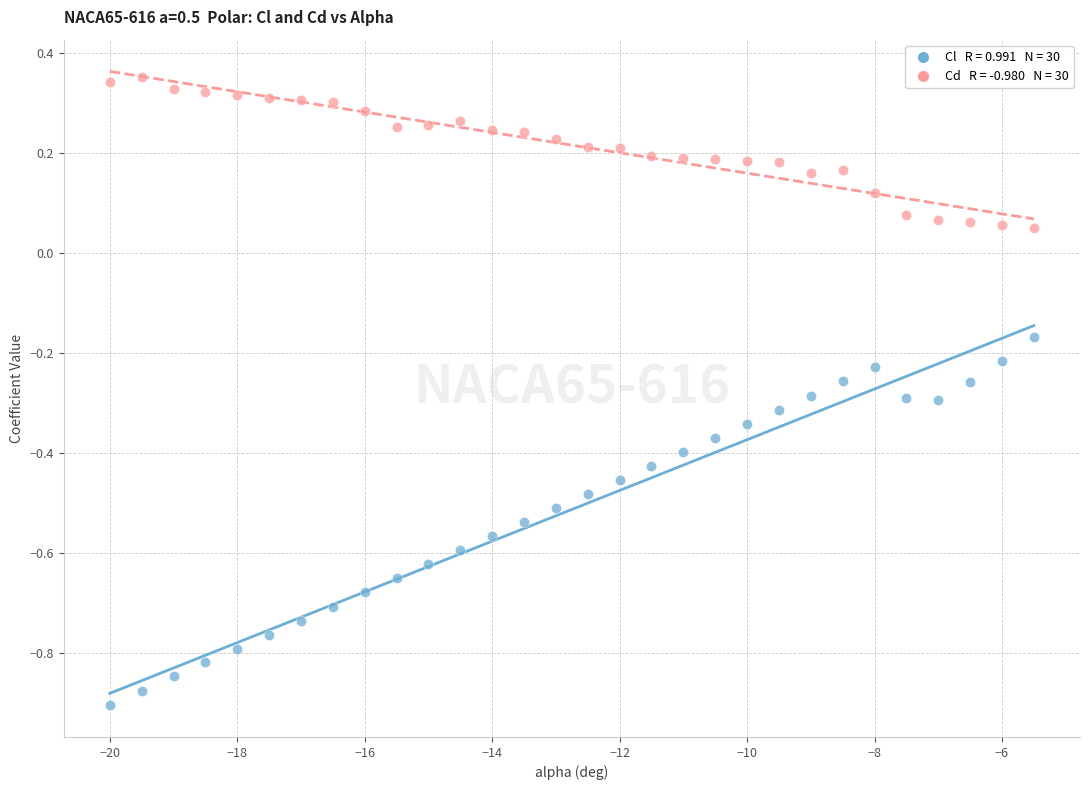

Across all data points, what is the range of Y values (max minus min)?

1.3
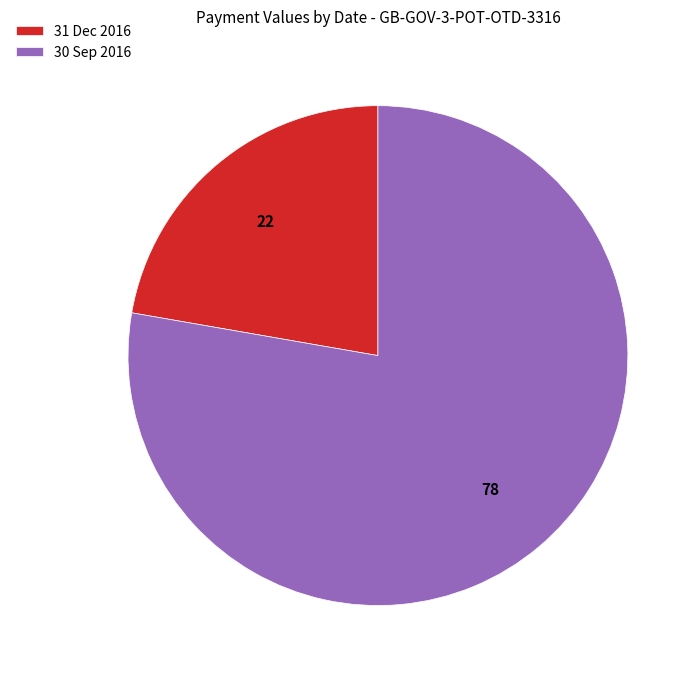

Rank the categories by value from highest to lowest.

30 Sep 2016, 31 Dec 2016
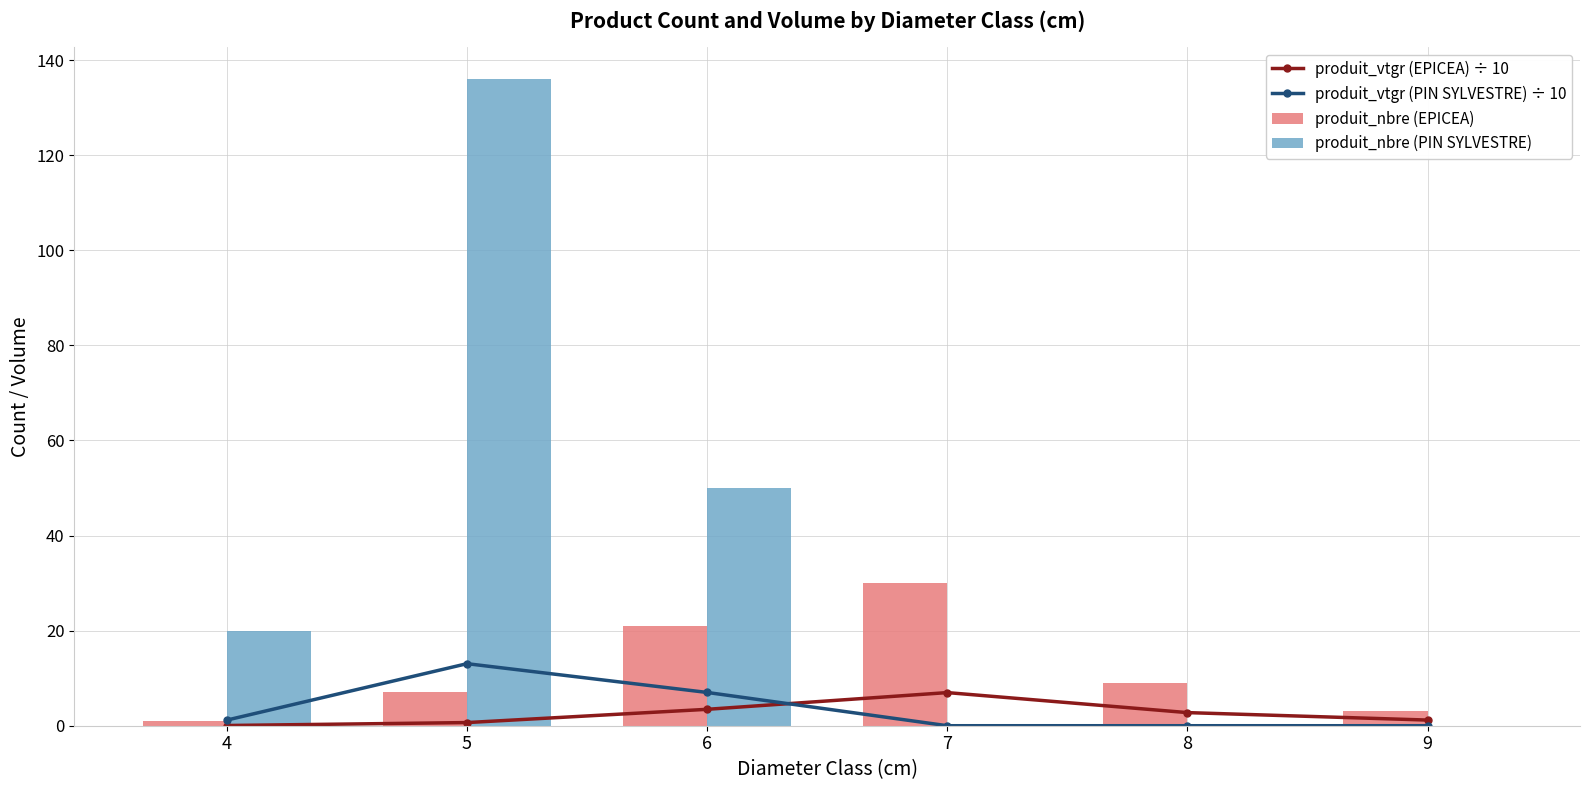

How many categories are shown in the chart?

6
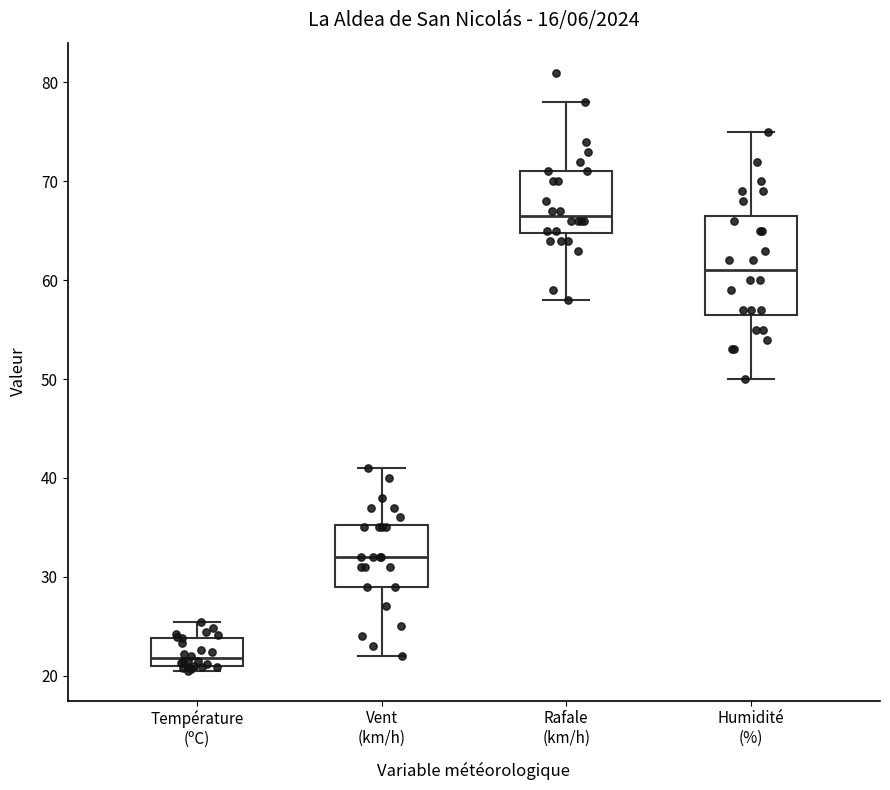

Reading left to right, read every box against the y-axis: the position of its median line, the range the box covers, and the ends of its whiskers. The values are not printed on the chart, so give them approximately, as read against the axis.

Température (ºC): median 22, box 21 to 24, whiskers 21 (just below the box's lower edge) to 25
Vent (km/h): median 32, box 29 to 35, whiskers 22 to 41
Rafale (km/h): median 67, box 65 to 71, whiskers 58 to 78
Humidité (%): median 61, box 57 to 67, whiskers 50 to 75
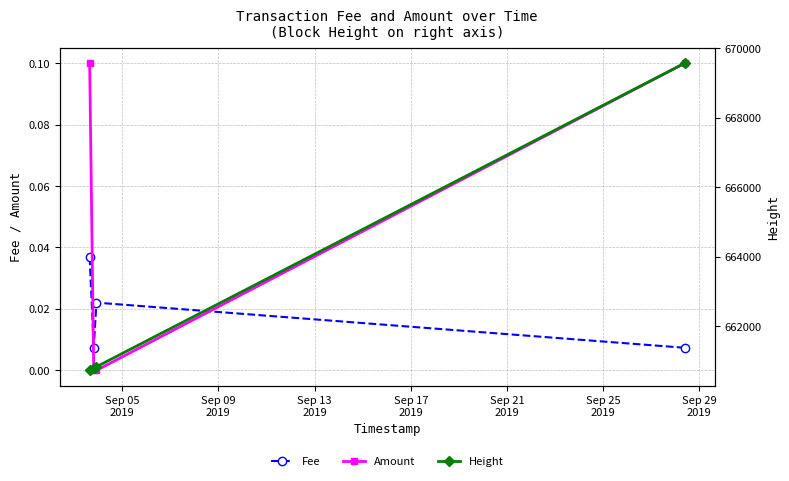

How many positive values does the Amount series have?

2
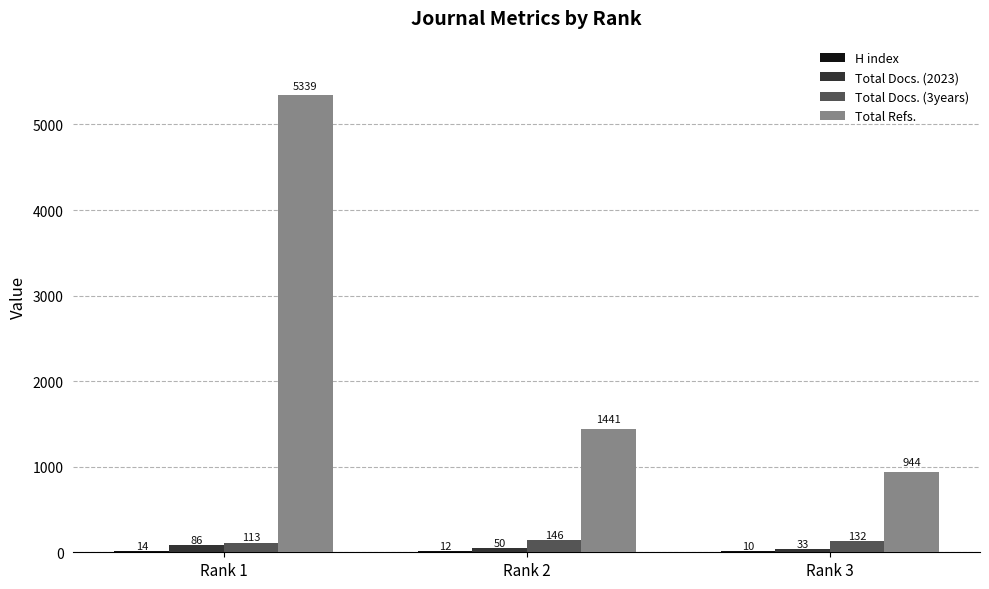

Read the Total Docs. (3years) value at Rank 1, to the nearest 5.

115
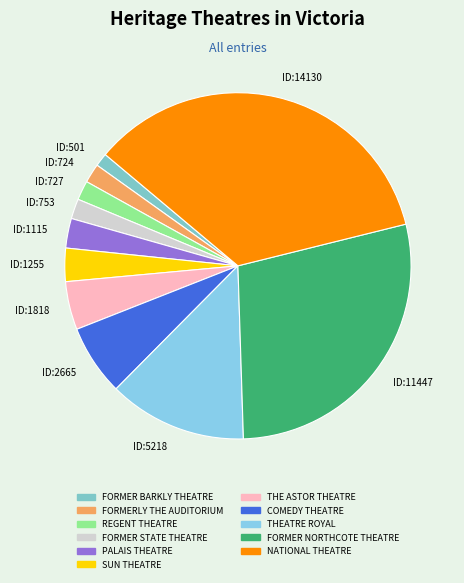

Do ID:1115 and ID:5218 together represent more than half of the pie?

No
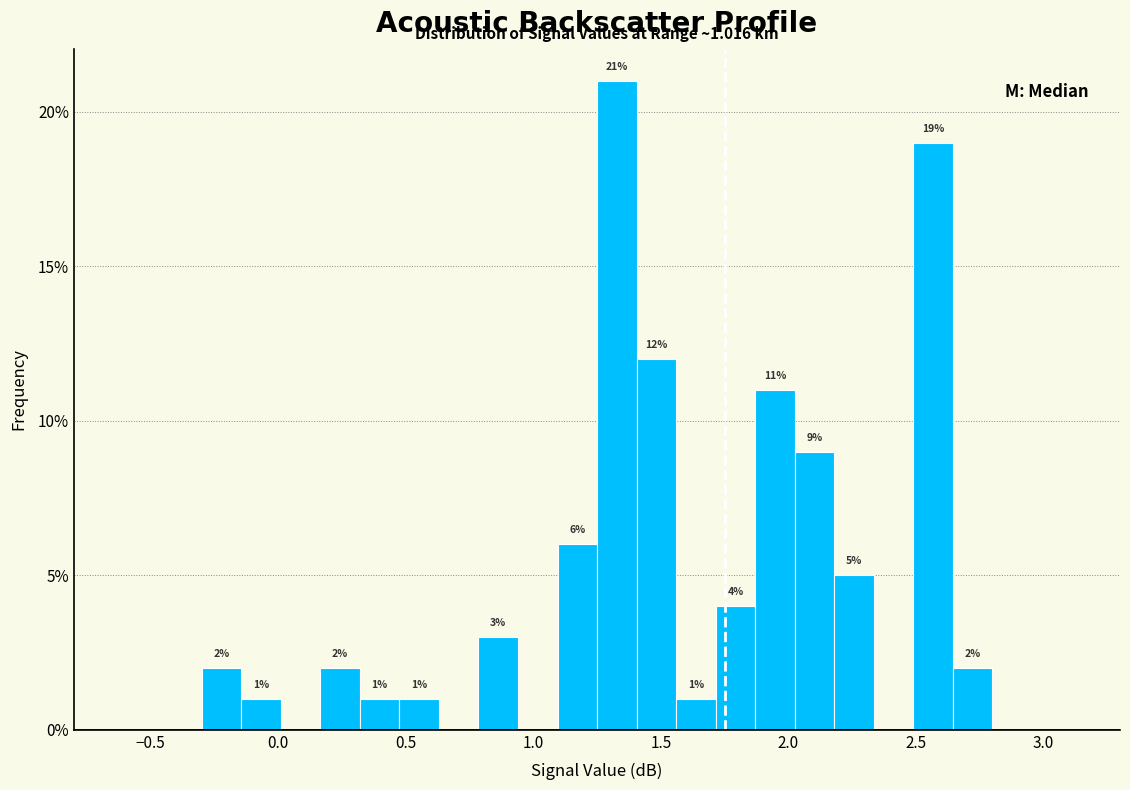

Around what value on the x-axis is the tallest bar? Give the approximate position of its centre, as read against the axis.

1.35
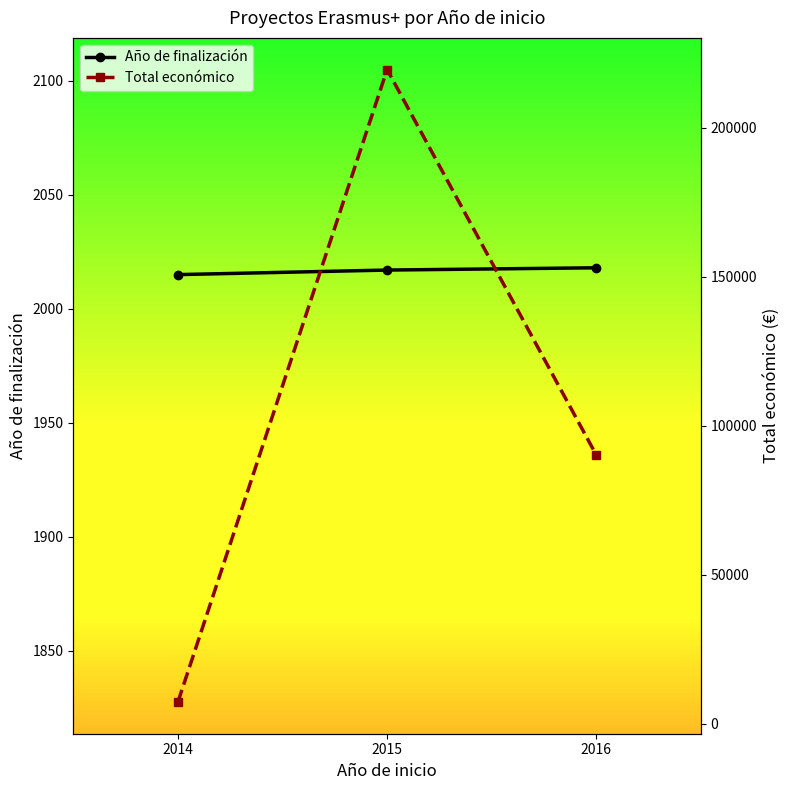

What is the difference between the maximum and minimum values in the Total económico series?

212315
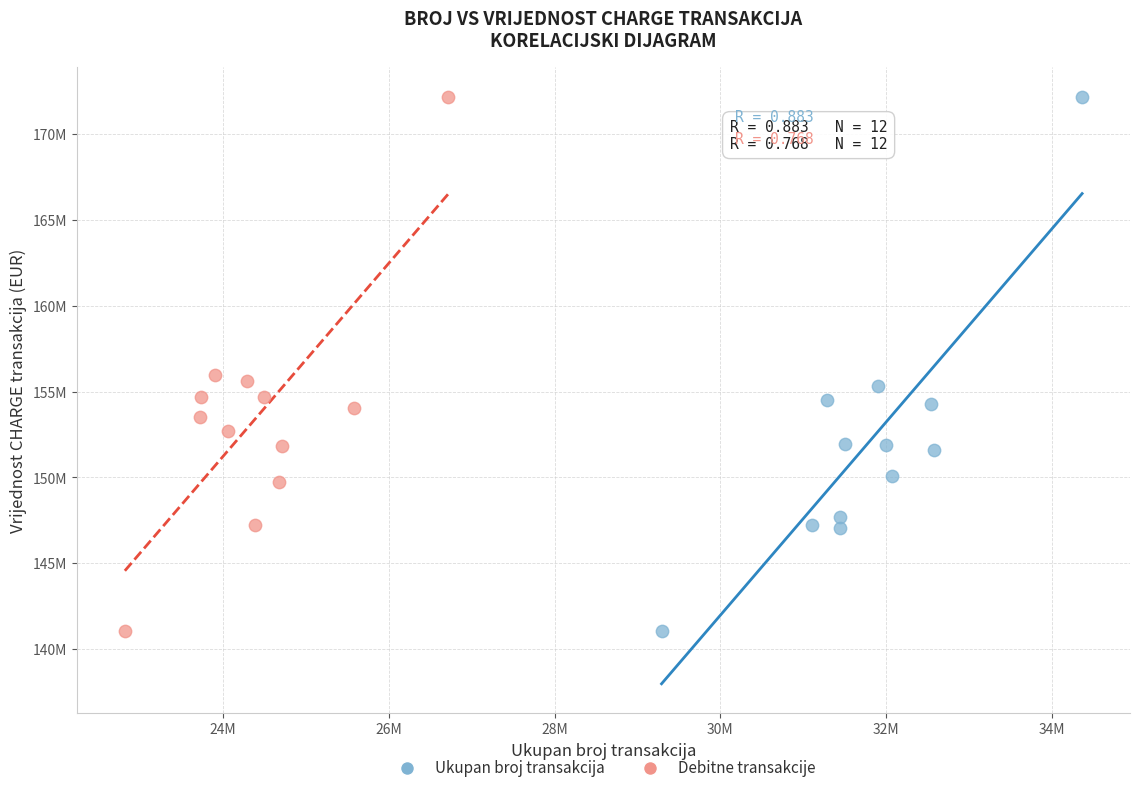

What are all the series names shown in the legend?

Ukupan broj transakcija, Debitne transakcije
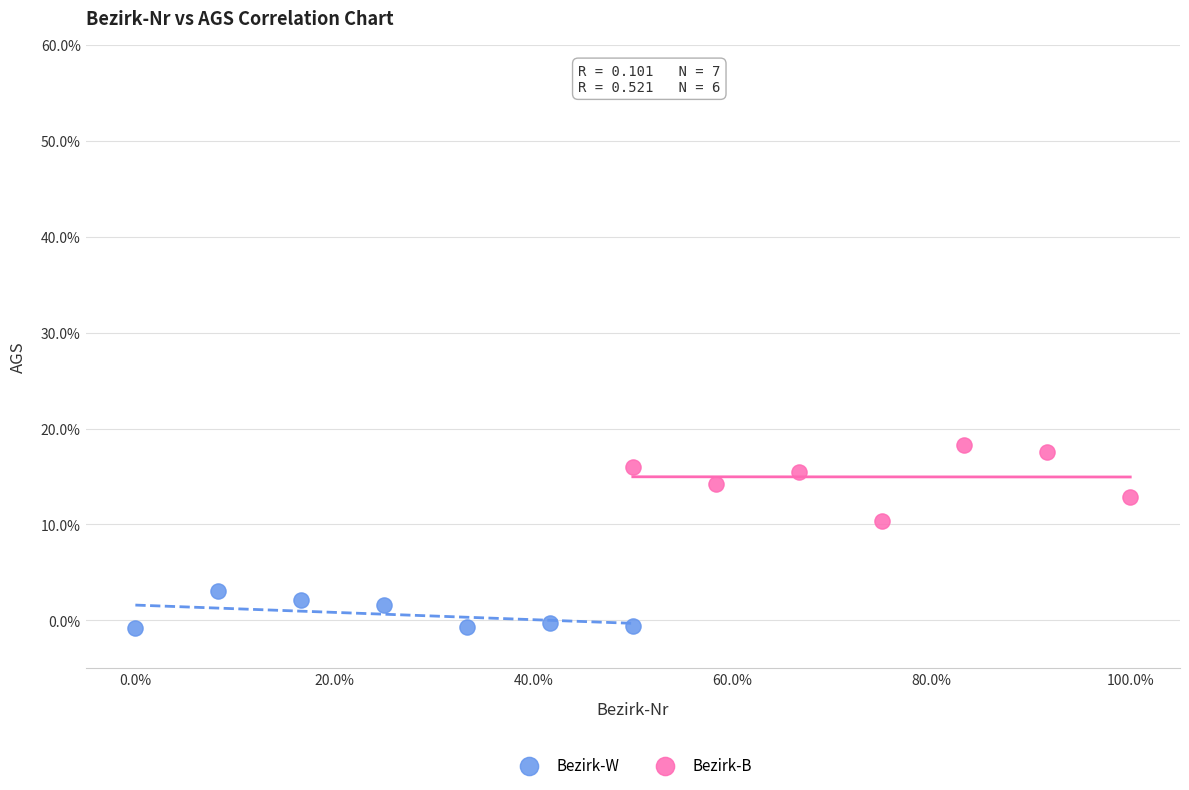

Which series has the largest Y range (max minus min)?

Bezirk-B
****************
[Required action]:
Identify each line in the entries above that contains the word "minus", and copy those lines in full.

[Answer to this exercise]:
Across all data points, what is the range of Y values (max minus min)?
Which series has the largest Y range (max minus min)?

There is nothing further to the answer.